More explicitly, in the following section of the project.yaml file, I recommend setting min to 15 and max to 40

# old version
# RiboPy parameters for ribo file generation.
ribo:
    ref_name:        "appris-v1"
    metagene_radius: 50
    left_span:       35
    right_span:      10
    read_length:
       min: 28
       max: 32
    coverage: true

So after the recommended changes, it should be as follows:

# new version
# RiboPy parameters for ribo file generation.
ribo:
    ref_name:        "appris-mouse-v1"
    metagene_radius: 50
    left_span:       35
    right_span:      10
    read_length:
       min: 15
       max: 40
    coverage: true
imilenkovic commented 3 years ago

I think this did the trick, thanks a lot!
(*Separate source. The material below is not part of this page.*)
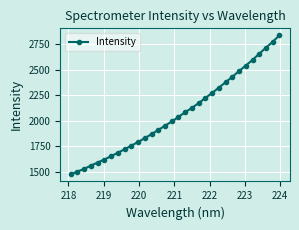

What is the average value?

2064.0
imilenkovic commented 3 years ago

I just saw that you also changed the ref_name - is this important or it's just the way it's named? I assume it still reading the mouse files I specified elsewhere.

hakanozadam commented 3 years ago

No, reference name is not important. I just changed it so that mouse ribo files can easily be distinguished from human ribo files.

I am happy to hear that changing the read length solved the problem.

Thank you for providing feedback! It helps us a lot!